• _WHAT NEEDS TO BE DONE_
Rewrite the diagram source of every row below with each "Helvetica" changed to "Arial" and all else left unchanged. Leave the pictures out of your answer.

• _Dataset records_
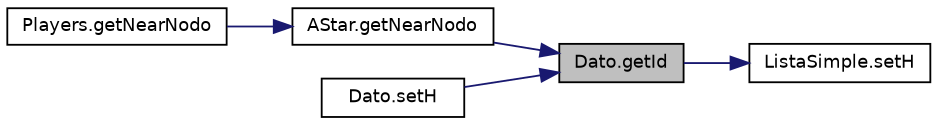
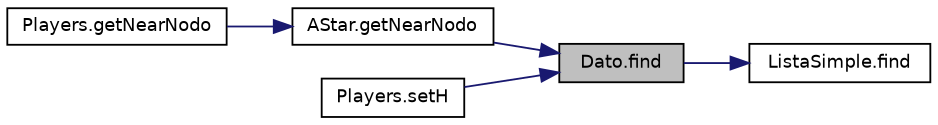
  digraph {
    rankdir=RL
    node [color=black fillcolor=white fontname=Helvetica fontsize=10 shape=record style=filled]
    edge [color=midnightblue dir=back fontname=Helvetica fontsize=10 labelfontname=Helvetica labelfontsize=10 style=solid]
-   n1 [fillcolor=grey75 fontcolor=black height=0.2 label="Dato.getId" width=0.4]
+   n1 [fillcolor=grey75 fontcolor=black height=0.2 label="Dato.find" width=0.4]
    n2 [height=0.2 label="AStar.getNearNodo" width=0.4]
-   n3 [height=0.2 label="Dato.setH" width=0.4]
-   n4 [height=0.2 label="ListaSimple.setH" width=0.4]
+   n3 [height=0.2 label="Players.setH" width=0.4]
+   n4 [height=0.2 label="ListaSimple.find" width=0.4]
    n5 [height=0.2 label="Players.getNearNodo" width=0.4]
    n1 -> n2
    n1 -> n3
    n2 -> n5
    n4 -> n1
  }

• _OUTPUT OF THE TASK_
  digraph {
    rankdir=RL
    node [color=black fillcolor=white fontname=Arial fontsize=10 shape=record style=filled]
    edge [color=midnightblue dir=back fontname=Arial fontsize=10 labelfontname=Arial labelfontsize=10 style=solid]
-   n1 [fillcolor=grey75 fontcolor=black height=0.2 label="Dato.getId" width=0.4]
+   n1 [fillcolor=grey75 fontcolor=black height=0.2 label="Dato.find" width=0.4]
    n2 [height=0.2 label="AStar.getNearNodo" width=0.4]
-   n3 [height=0.2 label="Dato.setH" width=0.4]
-   n4 [height=0.2 label="ListaSimple.setH" width=0.4]
+   n3 [height=0.2 label="Players.setH" width=0.4]
+   n4 [height=0.2 label="ListaSimple.find" width=0.4]
    n5 [height=0.2 label="Players.getNearNodo" width=0.4]
    n1 -> n2
    n1 -> n3
    n2 -> n5
    n4 -> n1
  }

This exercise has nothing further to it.